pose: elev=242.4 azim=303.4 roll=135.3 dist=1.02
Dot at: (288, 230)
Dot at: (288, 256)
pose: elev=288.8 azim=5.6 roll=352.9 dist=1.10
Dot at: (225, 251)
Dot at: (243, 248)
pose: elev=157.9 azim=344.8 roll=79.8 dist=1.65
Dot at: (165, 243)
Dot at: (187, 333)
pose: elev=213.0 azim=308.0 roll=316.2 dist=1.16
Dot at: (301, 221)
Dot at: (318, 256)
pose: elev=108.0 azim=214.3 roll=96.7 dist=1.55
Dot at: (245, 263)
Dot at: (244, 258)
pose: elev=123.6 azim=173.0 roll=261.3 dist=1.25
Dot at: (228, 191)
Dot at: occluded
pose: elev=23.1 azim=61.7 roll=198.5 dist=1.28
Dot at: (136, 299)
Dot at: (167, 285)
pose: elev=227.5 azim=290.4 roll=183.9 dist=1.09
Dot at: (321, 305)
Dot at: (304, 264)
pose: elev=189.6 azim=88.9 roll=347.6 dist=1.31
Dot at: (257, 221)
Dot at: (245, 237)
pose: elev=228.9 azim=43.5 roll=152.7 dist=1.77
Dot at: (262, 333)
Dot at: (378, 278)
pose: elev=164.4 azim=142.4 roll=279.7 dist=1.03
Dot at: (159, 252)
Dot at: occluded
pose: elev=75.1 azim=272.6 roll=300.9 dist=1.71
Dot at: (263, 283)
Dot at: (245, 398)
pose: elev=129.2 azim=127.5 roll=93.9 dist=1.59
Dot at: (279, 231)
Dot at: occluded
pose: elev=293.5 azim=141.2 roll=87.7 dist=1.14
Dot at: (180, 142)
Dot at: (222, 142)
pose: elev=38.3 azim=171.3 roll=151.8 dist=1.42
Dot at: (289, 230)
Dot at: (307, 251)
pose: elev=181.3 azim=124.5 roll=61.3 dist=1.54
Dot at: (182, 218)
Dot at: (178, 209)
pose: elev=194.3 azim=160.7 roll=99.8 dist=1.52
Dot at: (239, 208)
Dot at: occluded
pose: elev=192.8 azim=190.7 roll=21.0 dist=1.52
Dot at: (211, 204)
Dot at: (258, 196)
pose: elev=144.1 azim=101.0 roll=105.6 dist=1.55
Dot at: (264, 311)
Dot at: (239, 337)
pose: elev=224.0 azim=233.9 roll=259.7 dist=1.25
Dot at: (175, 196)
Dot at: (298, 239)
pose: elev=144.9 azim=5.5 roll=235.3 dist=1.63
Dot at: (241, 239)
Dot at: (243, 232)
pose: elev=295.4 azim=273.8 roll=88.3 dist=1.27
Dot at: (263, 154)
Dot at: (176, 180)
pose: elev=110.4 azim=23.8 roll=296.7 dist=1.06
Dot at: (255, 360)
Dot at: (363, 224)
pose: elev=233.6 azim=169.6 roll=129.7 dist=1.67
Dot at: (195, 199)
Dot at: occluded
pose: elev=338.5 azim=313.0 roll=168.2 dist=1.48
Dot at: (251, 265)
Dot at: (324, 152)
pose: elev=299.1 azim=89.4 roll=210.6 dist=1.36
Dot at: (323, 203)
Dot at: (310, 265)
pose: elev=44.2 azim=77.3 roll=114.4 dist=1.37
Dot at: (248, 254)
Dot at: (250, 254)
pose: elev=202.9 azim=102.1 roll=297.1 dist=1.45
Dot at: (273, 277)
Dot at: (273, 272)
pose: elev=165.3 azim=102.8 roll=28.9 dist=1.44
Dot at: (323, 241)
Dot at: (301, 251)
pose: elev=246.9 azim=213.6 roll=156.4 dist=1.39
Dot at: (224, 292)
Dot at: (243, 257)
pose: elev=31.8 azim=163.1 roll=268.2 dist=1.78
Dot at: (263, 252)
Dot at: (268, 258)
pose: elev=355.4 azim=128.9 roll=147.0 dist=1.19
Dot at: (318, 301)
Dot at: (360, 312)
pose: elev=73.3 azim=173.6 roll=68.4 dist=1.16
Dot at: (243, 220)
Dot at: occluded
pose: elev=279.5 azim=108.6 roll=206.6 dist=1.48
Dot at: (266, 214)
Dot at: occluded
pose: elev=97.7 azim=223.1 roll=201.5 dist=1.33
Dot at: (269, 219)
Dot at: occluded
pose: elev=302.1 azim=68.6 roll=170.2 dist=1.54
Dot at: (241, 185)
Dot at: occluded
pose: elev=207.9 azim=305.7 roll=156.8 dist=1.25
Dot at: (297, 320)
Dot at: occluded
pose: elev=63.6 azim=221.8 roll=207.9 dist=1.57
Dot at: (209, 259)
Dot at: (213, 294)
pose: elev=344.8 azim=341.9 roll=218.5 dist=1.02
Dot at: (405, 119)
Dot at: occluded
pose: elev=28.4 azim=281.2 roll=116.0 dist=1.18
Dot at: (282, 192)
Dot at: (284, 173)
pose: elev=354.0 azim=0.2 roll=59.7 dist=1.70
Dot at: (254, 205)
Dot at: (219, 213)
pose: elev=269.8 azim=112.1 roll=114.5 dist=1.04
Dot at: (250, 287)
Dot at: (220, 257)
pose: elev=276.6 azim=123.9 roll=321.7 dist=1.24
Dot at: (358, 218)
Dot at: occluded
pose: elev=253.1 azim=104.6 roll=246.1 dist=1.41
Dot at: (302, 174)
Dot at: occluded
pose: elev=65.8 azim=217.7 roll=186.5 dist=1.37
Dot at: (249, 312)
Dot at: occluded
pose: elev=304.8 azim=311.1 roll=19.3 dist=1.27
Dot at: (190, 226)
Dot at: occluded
§ §
Tu objetivo: Presenta todas las líneas de los registros como una tabla Markdown con dos columnas, «N.º» para el número de fila y «Línea» para la línea correspondiente. Omite las líneas en blanco.

Tarea terminada:
| N.º | Línea |
|---|---|
| 1 | pose: elev=242.4 azim=303.4 roll=135.3 dist=1.02 |
| 2 | Dot at: (288, 230) |
| 3 | Dot at: (288, 256) |
| 4 | pose: elev=288.8 azim=5.6 roll=352.9 dist=1.10 |
| 5 | Dot at: (225, 251) |
| 6 | Dot at: (243, 248) |
| 7 | pose: elev=157.9 azim=344.8 roll=79.8 dist=1.65 |
| 8 | Dot at: (165, 243) |
| 9 | Dot at: (187, 333) |
| 10 | pose: elev=213.0 azim=308.0 roll=316.2 dist=1.16 |
| 11 | Dot at: (301, 221) |
| 12 | Dot at: (318, 256) |
| 13 | pose: elev=108.0 azim=214.3 roll=96.7 dist=1.55 |
| 14 | Dot at: (245, 263) |
| 15 | Dot at: (244, 258) |
| 16 | pose: elev=123.6 azim=173.0 roll=261.3 dist=1.25 |
| 17 | Dot at: (228, 191) |
| 18 | Dot at: occluded |
| 19 | pose: elev=23.1 azim=61.7 roll=198.5 dist=1.28 |
| 20 | Dot at: (136, 299) |
| 21 | Dot at: (167, 285) |
| 22 | pose: elev=227.5 azim=290.4 roll=183.9 dist=1.09 |
| 23 | Dot at: (321, 305) |
| 24 | Dot at: (304, 264) |
| 25 | pose: elev=189.6 azim=88.9 roll=347.6 dist=1.31 |
| 26 | Dot at: (257, 221) |
| 27 | Dot at: (245, 237) |
| 28 | pose: elev=228.9 azim=43.5 roll=152.7 dist=1.77 |
| 29 | Dot at: (262, 333) |
| 30 | Dot at: (378, 278) |
| 31 | pose: elev=164.4 azim=142.4 roll=279.7 dist=1.03 |
| 32 | Dot at: (159, 252) |
| 33 | Dot at: occluded |
| 34 | pose: elev=75.1 azim=272.6 roll=300.9 dist=1.71 |
| 35 | Dot at: (263, 283) |
| 36 | Dot at: (245, 398) |
| 37 | pose: elev=129.2 azim=127.5 roll=93.9 dist=1.59 |
| 38 | Dot at: (279, 231) |
| 39 | Dot at: occluded |
| 40 | pose: elev=293.5 azim=141.2 roll=87.7 dist=1.14 |
| 41 | Dot at: (180, 142) |
| 42 | Dot at: (222, 142) |
| 43 | pose: elev=38.3 azim=171.3 roll=151.8 dist=1.42 |
| 44 | Dot at: (289, 230) |
| 45 | Dot at: (307, 251) |
| 46 | pose: elev=181.3 azim=124.5 roll=61.3 dist=1.54 |
| 47 | Dot at: (182, 218) |
| 48 | Dot at: (178, 209) |
| 49 | pose: elev=194.3 azim=160.7 roll=99.8 dist=1.52 |
| 50 | Dot at: (239, 208) |
| 51 | Dot at: occluded |
| 52 | pose: elev=192.8 azim=190.7 roll=21.0 dist=1.52 |
| 53 | Dot at: (211, 204) |
| 54 | Dot at: (258, 196) |
| 55 | pose: elev=144.1 azim=101.0 roll=105.6 dist=1.55 |
| 56 | Dot at: (264, 311) |
| 57 | Dot at: (239, 337) |
| 58 | pose: elev=224.0 azim=233.9 roll=259.7 dist=1.25 |
| 59 | Dot at: (175, 196) |
| 60 | Dot at: (298, 239) |
| 61 | pose: elev=144.9 azim=5.5 roll=235.3 dist=1.63 |
| 62 | Dot at: (241, 239) |
| 63 | Dot at: (243, 232) |
| 64 | pose: elev=295.4 azim=273.8 roll=88.3 dist=1.27 |
| 65 | Dot at: (263, 154) |
| 66 | Dot at: (176, 180) |
| 67 | pose: elev=110.4 azim=23.8 roll=296.7 dist=1.06 |
| 68 | Dot at: (255, 360) |
| 69 | Dot at: (363, 224) |
| 70 | pose: elev=233.6 azim=169.6 roll=129.7 dist=1.67 |
| 71 | Dot at: (195, 199) |
| 72 | Dot at: occluded |
| 73 | pose: elev=338.5 azim=313.0 roll=168.2 dist=1.48 |
| 74 | Dot at: (251, 265) |
| 75 | Dot at: (324, 152) |
| 76 | pose: elev=299.1 azim=89.4 roll=210.6 dist=1.36 |
| 77 | Dot at: (323, 203) |
| 78 | Dot at: (310, 265) |
| 79 | pose: elev=44.2 azim=77.3 roll=114.4 dist=1.37 |
| 80 | Dot at: (248, 254) |
| 81 | Dot at: (250, 254) |
| 82 | pose: elev=202.9 azim=102.1 roll=297.1 dist=1.45 |
| 83 | Dot at: (273, 277) |
| 84 | Dot at: (273, 272) |
| 85 | pose: elev=165.3 azim=102.8 roll=28.9 dist=1.44 |
| 86 | Dot at: (323, 241) |
| 87 | Dot at: (301, 251) |
| 88 | pose: elev=246.9 azim=213.6 roll=156.4 dist=1.39 |
| 89 | Dot at: (224, 292) |
| 90 | Dot at: (243, 257) |
| 91 | pose: elev=31.8 azim=163.1 roll=268.2 dist=1.78 |
| 92 | Dot at: (263, 252) |
| 93 | Dot at: (268, 258) |
| 94 | pose: elev=355.4 azim=128.9 roll=147.0 dist=1.19 |
| 95 | Dot at: (318, 301) |
| 96 | Dot at: (360, 312) |
| 97 | pose: elev=73.3 azim=173.6 roll=68.4 dist=1.16 |
| 98 | Dot at: (243, 220) |
| 99 | Dot at: occluded |
| 100 | pose: elev=279.5 azim=108.6 roll=206.6 dist=1.48 |
| 101 | Dot at: (266, 214) |
| 102 | Dot at: occluded |
| 103 | pose: elev=97.7 azim=223.1 roll=201.5 dist=1.33 |
| 104 | Dot at: (269, 219) |
| 105 | Dot at: occluded |
| 106 | pose: elev=302.1 azim=68.6 roll=170.2 dist=1.54 |
| 107 | Dot at: (241, 185) |
| 108 | Dot at: occluded |
| 109 | pose: elev=207.9 azim=305.7 roll=156.8 dist=1.25 |
| 110 | Dot at: (297, 320) |
| 111 | Dot at: occluded |
| 112 | pose: elev=63.6 azim=221.8 roll=207.9 dist=1.57 |
| 113 | Dot at: (209, 259) |
| 114 | Dot at: (213, 294) |
| 115 | pose: elev=344.8 azim=341.9 roll=218.5 dist=1.02 |
| 116 | Dot at: (405, 119) |
| 117 | Dot at: occluded |
| 118 | pose: elev=28.4 azim=281.2 roll=116.0 dist=1.18 |
| 119 | Dot at: (282, 192) |
| 120 | Dot at: (284, 173) |
| 121 | pose: elev=354.0 azim=0.2 roll=59.7 dist=1.70 |
| 122 | Dot at: (254, 205) |
| 123 | Dot at: (219, 213) |
| 124 | pose: elev=269.8 azim=112.1 roll=114.5 dist=1.04 |
| 125 | Dot at: (250, 287) |
| 126 | Dot at: (220, 257) |
| 127 | pose: elev=276.6 azim=123.9 roll=321.7 dist=1.24 |
| 128 | Dot at: (358, 218) |
| 129 | Dot at: occluded |
| 130 | pose: elev=253.1 azim=104.6 roll=246.1 dist=1.41 |
| 131 | Dot at: (302, 174) |
| 132 | Dot at: occluded |
| 133 | pose: elev=65.8 azim=217.7 roll=186.5 dist=1.37 |
| 134 | Dot at: (249, 312) |
| 135 | Dot at: occluded |
| 136 | pose: elev=304.8 azim=311.1 roll=19.3 dist=1.27 |
| 137 | Dot at: (190, 226) |
| 138 | Dot at: occluded |